Haag, T.; Santos, A. S.; Sana, D. A.; Morato, R. G.; Cullen Jr, L.; Crawshaw Jr, P. G.; de Angelo, C.; Di Bitetti, M. S.; Salzano, F. M. and Eizirik, E.. 2010. – The effect of habitat fragmentation on the genetic structure of a top predator : loss of diversity a and high differentiation among remnant populations of Atlantic Forest jaguars (Panthera onca)
Habitat fragmentation may disrupt original patterns of gene flow and lead to driftinduced differentiation among local population units. Top predators such as the jaguar may be particularly susceptible to this effect, given their low population densities, leading to small effective sizes in local fragments. On the other hand, the jaguar’s high dispersal capabilities and relatively long generation time might counteract this process, slowing the effect of drift on local populations over the time frame of decades or centuries. In this study, we have addressed this issue by investigating the genetic structure of jaguars in a recently fragmented Atlantic Forest region, aiming to test whether loss of diversity and differentiation among local populations are detectable, and whether they can be attributed to the recent effect of drift. We used 13 microsatellite loci to characterize the genetic diversity present in four remnant populations, and observed marked differentiation among them, with evidence of recent allelic loss in local areas. Although some migrant and admixed individuals were identified, our results indicate that recent large-scale habitat removal and fragmentation among these areas has been sufficiently strong to promote differentiation induced by drift and loss of alleles at each site. Low estimated effective sizes supported the inference that genetic drift could have caused this effect within a short time frame. These results indicate that jaguars’ ability to effectively disperse across the human-dominated landscapes that separate the fragments is currently very limited, and that each fragment contains a small, isolated population that is already suffering from the effects of genetic drift.

▶ Information:

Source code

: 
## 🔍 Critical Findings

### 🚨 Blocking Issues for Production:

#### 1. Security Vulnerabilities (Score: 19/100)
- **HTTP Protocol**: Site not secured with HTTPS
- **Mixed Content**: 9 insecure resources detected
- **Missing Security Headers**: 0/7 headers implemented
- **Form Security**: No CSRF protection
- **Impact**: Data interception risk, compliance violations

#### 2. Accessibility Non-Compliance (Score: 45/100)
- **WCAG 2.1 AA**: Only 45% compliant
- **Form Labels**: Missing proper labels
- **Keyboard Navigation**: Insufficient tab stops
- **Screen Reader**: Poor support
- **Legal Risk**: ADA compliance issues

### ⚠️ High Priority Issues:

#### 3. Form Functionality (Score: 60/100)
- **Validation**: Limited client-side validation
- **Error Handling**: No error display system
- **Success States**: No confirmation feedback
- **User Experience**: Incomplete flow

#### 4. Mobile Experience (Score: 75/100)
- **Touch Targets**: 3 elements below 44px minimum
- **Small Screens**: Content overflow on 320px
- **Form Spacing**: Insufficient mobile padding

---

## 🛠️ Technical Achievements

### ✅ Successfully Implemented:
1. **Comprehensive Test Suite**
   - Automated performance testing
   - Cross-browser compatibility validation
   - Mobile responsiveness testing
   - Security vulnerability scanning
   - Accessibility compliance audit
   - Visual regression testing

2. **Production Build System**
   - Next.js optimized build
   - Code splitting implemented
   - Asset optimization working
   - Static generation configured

▶ Exercises:
a) From the text on Atlantic Forest jaguars, copy the passage that begins with the words containing "Haag, T.; Santos, A." and ends with "jaguars (Panthera onca)".
b) According to the text on Atlantic Forest jaguars, how many remnant populations had their genetic diversity characterized?

▶ Completed exercise:
a)
Haag, T.; Santos, A. S.; Sana, D. A.; Morato, R. G.; Cullen Jr, L.; Crawshaw Jr, P. G.; de Angelo, C.; Di Bitetti, M. S.; Salzano, F. M. and Eizirik, E.. 2010. – The effect of habitat fragmentation on the genetic structure of a top predator : loss of diversity a and high differentiation among remnant populations of Atlantic Forest jaguars (Panthera onca)

b) Four.